SVC(C=1.0, break_ties=False, cache_size=200, class_weight=None, coef0=0.0,
    decision_function_shape='ovr', degree=3, gamma='scale', kernel='rbf',
    max_iter=-1, probability=False, random_state=None, shrinking=True,
    tol=0.001, verbose=False)

In [38]:
l_pred = l_cla.predict(x_test)
k_pred = k_cla.predict(x_test)
d_pred = d_cla.predict(x_test)
r_pred = r_cla.predict(x_test)
s_pred = s_cla.predict(x_test)
ks_pred = ks_cla.predict(x_test)

In [39]:
from sklearn.metrics import confusion_matrix

In [40]:
l_c = confusion_matrix(y_test, l_pred)
k_c = confusion_matrix(y_test, k_pred)
d_c = confusion_matrix(y_test, d_pred)
r_c = confusion_matrix(y_test, r_pred)
s_c = confusion_matrix(y_test, s_pred)
ks_c = confusion_matrix(y_test, ks_pred)

In [41]:
l_c

array([[  0,   3,   6,   1,   0],
       [  0, 104,  32,   0,   0],
       [  0,  52,  71,   6,   0],
       [  0,   3,  26,  10,   0],
       [  0,   0,   3,   3,   0]])

In [42]:
k_c

array([[ 0,  0,  0,  0,  0,  0],
       [ 0,  0,  3,  7,  0,  0],
       [ 1,  2, 88, 42,  3,  0],
       [ 0,  0, 47, 66, 16,  0],
       [ 0,  0, 11, 17, 11,  0],
       [ 0,  0,  0,  3,  3,  0]])

In [43]:
d_c

array([[ 0,  0,  0,  0,  0,  0],
       [ 1,  0,  4,  4,  1,  0],
       [ 1,  5, 98, 30,  2,  0],
       [ 0,  5, 29, 80, 13,  2],
       [ 0,  0,  5, 10, 21,  3],
       [ 0,  0,  1,  3,  1,  1]])

In [44]:
r_c

array([[  0,   0,   0,   0,   0,   0],
       [  1,   0,   4,   5,   0,   0],
       [  0,   0, 111,  24,   1,   0],
       [  0,   0,  36,  85,   8,   0],
       [  0,   0,   1,  20,  18,   0],
       [  0,   0,   0,   3,   2,   1]])

In [45]:
s_c

array([[  0,   4,   6,   0,   0],
       [  0, 107,  29,   0,   0],
       [  0,  55,  74,   0,   0],
       [  0,   3,  36,   0,   0],
       [  0,   0,   6,   0,   0]])

In [46]:
ks_c

array([[  0,   5,   5,   0,   0],
       [  0, 105,  31,   0,   0],
       [  0,  46,  79,   4,   0],
       [  0,   2,  24,  13,   0],
       [  0,   0,   4,   2,   0]])

##Result

In [47]:
from sklearn.metrics import accuracy_score

In [48]:
l_a = accuracy_score(y_test, l_pred)
k_a = accuracy_score(y_test, k_pred)
d_a = accuracy_score(y_test, d_pred)
r_a = accuracy_score(y_test, r_pred)
s_a = accuracy_score(y_test, s_pred)
ks_a = accuracy_score(y_test, ks_pred)

In [49]:
print('Logistic Regression: ' + str(l_a) + '\nKNN: ' + str(k_a) + '\nDecision Tree: ' + str(d_a) + '\nRandom Forest: ' + str(r_a) + '\nLinear SVC: ' + str(s_a) + '\nKernel SVC: ' + str(ks_a))

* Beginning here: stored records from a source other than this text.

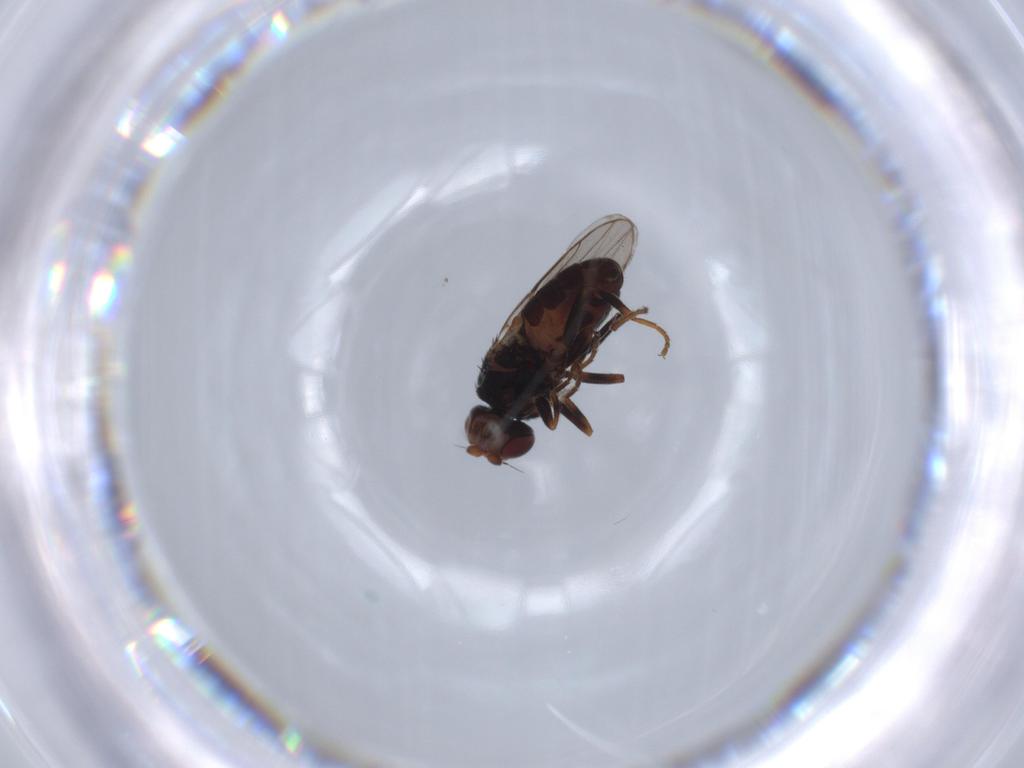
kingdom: Animalia
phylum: Arthropoda
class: Insecta
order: Diptera
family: Chloropidae
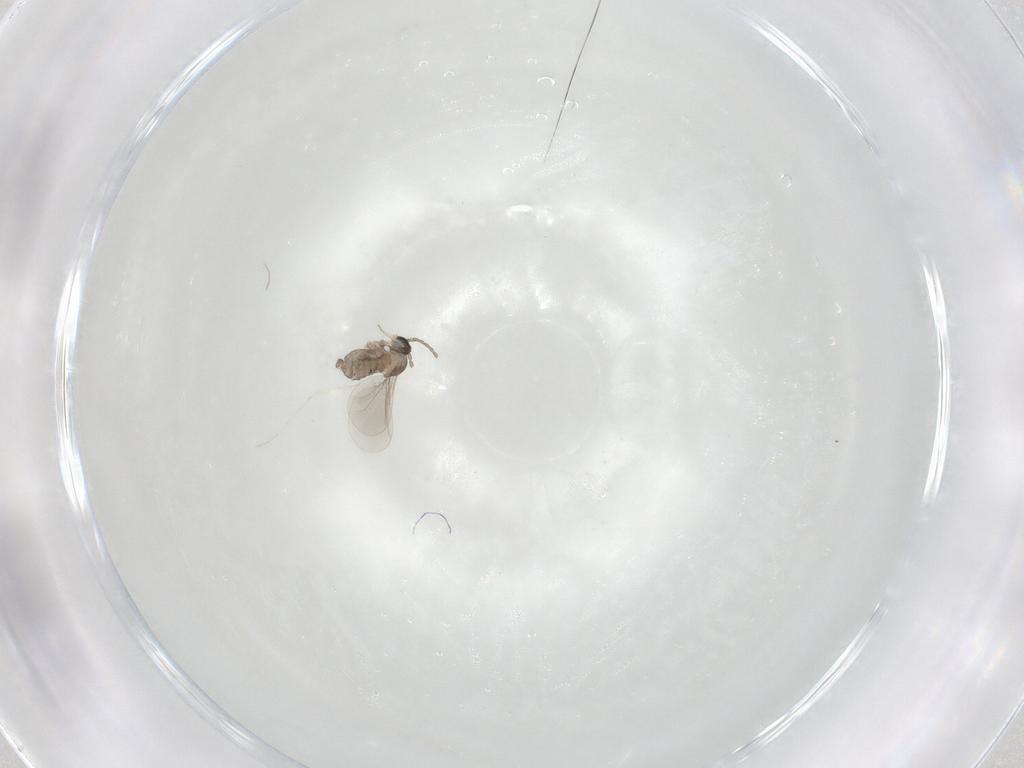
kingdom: Animalia
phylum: Arthropoda
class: Insecta
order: Diptera
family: Cecidomyiidae
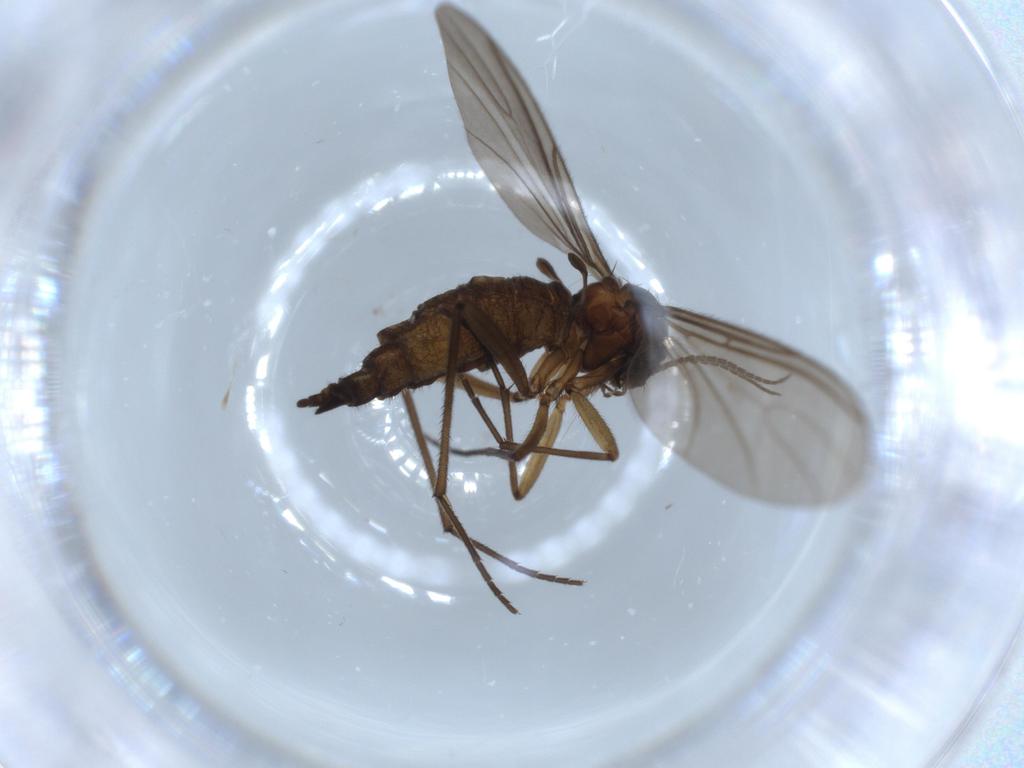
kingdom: Animalia
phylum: Arthropoda
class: Insecta
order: Diptera
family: Sciaridae
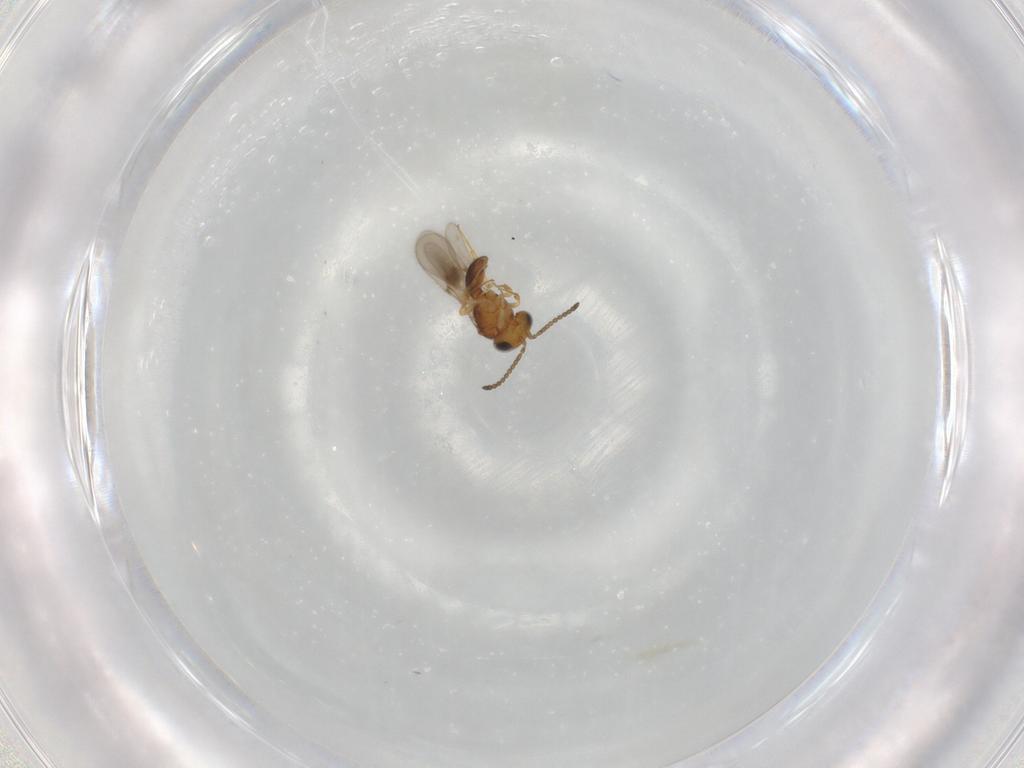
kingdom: Animalia
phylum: Arthropoda
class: Insecta
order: Hymenoptera
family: Scelionidae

Logistic Regression: 0.578125
KNN: 0.515625
Decision Tree: 0.625
Random Forest: 0.671875
Linear SVC: 0.565625
Kernel SVC: 0.615625


##Conclusion
Since random forest is giving a better efficiency than compared to others, we are considering the best algorithm for this dataset(using classification) to be random forest.